So scream you, out from behind the bitter ache
Heavy on the memory, you need most
Still want love, ugly, smooth and delicate
Not without affection, not alone
And instead of wishing that it would get better
Man you're seeing that you just get angrier
And it's good that I'm not angry
I just need to get over
I'm not angry, anymore
~ Matchbox 20 ~ Angry ~
***
Is it okay to feel angry? Yes, because anger is a useful emotion. It gives us feedback that something has happened ... our boundaries have been crossed or we have been violated in some way. When we feel anger, we are more likely to do something about it .... the trick is to step back from the anger and make a rational decision about what you are going to do. Yeah, easier said than done right?
You see, when we are in a state of emotional arousal, we don’t necessarily make the best decisions. Our reasoning conscious mind can let our subconscious mind take control ... and our fight/flight response kicks in. Why? Because our brains treat any threats in the same manner ... we feel rage or fear, regardless of the situation.

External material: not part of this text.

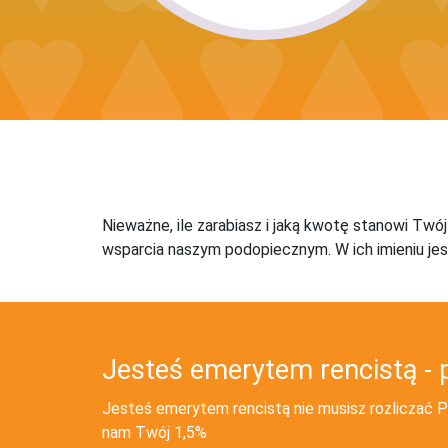
Nieważne, ile zarabiasz i jaką kwotę stanowi Twó
wsparcia naszym podopiecznym. W ich imieniu jes
Jesteś emerytem rencistą - 
Jesteś emerytem rencistą nie musisz rozliczać PI
nam Twój 1,5%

Anger is a craving or grasping of beliefs around ourselves. It is a normal emotion that all human beings feel, like sorrow and happiness. Think about it ... from a young age, we feel anger ... like a newborn turning red and crying with a little twisted face or a two year old throws a temper tantrum. It is obvious that they are experiencing intense anger and that they have not yet learned to manage their anger. Sadly, many adults have never learned to manage their anger either. They may not behave in quite the same manner as the two year old, but still harmful to self.
So is it better to express or suppress these emotions? Studies have shown that people who are shy and non-assertive, have a greater prevalence of tumours than other personality types ... because shyness is associated with suppressing of emotions, particularly negative ones, like anger, resentment and bitterness. Holding onto these emotions can literally eat away at you. Now that doesn’t mean that every shy person will develop cancer, but it is definitely something to consider.
My opinion? Express yourself ... constructively. Because life is energy in play and the more free flowing the energy is the more vibrant you feel. Pockets of energy which are suppressed, or “held”, within you become sources of resistance to the free flow of your life expression. They tend to lose their power over you and their ability to cause harm.
Realization: Forgiving is not about ‘giving’ something to the person who has wronged you. It is about ‘giving’ yourself the permission to release the burden of carrying those emotions.
Learning to channel your feelings into words or actions that are not hurtful, positive and healthy will unburden you .... because managing anger destructively is actually allowing your anger to manage you.